### [TRAVAIL À FAIRE]
D'après l'extrait sur la rue commerciale de Pointe-Saint-Charles, en quelle année la taverne La Chic régal a-t-elle ouvert ?

De nouvelles enseignes
À elle seule, cette artère commerciale, apparue pour la première fois sur une carte de Montréal en 1861, symbolise la reprise économique dans un quartier où règne l’esprit solidaire. Elle s’étend sur un peu moins d’un kilomètre entre les rues Charlevoix et Shearer, à une dizaine de minutes de marche du marché Atwater. Son nom, auquel a été ajouté l’article « du » en 2001, réfère à son emplacement dans Pointe-Saint-Charles. D’un côté, le canal de Lachine. De l’autre, le chemin de fer.
Dans cette rue à la fois commerciale, résidentielle et institutionnelle, on trouve une foule de commerces récemment ouverts : Fleuriste Monarque, Spicebros, Station Berlin, P-23 Dumplings-The Point, Sep Lai, L’Avant Goût et Ton-quartier, pour ne nommer que ceux-là. Il y a des cafés branchés et des restos de cuisine du monde, des chocolats haut de gamme, des épiceries offrant des produits locaux, mais aussi une vieille taverne, La Chic régal, ouverte en 1928, une quincaillerie familiale centenaire, une mosquée, un magasin d’articles d’occasion à bas prix et des organismes communautaires, dont Mission Grand Berger, qui fournit des repas chauds aux plus démunis.
Bref, il y a de tout. Et surtout, tout ne s’explique pas par l’embourgeoisement et l’invasion des nantis, mais plutôt par une coexistence qui semble harmonieuse entre les traditions populaires du quartier et l’arrivée de nouvelles clientèles.

### [DONNÉES AFFICHÉES]
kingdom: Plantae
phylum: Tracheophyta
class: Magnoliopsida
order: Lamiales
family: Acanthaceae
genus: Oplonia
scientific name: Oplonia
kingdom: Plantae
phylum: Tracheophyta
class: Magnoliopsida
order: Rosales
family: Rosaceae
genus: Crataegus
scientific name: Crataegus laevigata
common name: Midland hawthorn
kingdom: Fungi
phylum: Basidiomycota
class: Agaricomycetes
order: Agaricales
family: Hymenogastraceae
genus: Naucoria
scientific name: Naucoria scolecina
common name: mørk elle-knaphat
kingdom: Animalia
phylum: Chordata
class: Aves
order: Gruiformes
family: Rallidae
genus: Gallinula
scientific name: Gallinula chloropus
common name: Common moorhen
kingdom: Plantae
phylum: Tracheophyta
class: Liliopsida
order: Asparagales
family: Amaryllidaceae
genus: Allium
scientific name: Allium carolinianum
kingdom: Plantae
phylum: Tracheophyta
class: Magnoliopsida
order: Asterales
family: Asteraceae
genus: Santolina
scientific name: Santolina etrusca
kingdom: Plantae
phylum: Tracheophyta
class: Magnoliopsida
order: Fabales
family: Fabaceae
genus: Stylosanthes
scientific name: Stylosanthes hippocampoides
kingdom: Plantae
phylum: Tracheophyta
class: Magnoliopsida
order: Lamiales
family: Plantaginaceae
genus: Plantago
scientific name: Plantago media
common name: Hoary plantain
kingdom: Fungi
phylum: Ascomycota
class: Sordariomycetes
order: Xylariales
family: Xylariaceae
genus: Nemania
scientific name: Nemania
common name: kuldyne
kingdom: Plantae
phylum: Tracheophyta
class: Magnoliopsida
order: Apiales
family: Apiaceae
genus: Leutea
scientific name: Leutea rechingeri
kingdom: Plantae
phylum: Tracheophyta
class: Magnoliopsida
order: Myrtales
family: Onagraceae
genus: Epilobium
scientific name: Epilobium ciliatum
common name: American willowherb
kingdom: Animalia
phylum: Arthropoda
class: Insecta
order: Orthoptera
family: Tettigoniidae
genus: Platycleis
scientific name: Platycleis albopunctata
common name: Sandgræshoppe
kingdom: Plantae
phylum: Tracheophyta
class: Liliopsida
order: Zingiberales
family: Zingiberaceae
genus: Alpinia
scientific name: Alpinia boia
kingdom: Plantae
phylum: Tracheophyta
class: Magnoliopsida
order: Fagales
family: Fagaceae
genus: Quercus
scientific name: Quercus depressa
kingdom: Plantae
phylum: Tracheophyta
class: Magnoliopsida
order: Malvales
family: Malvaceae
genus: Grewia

### [TÂCHE TERMINÉE]
En 1928.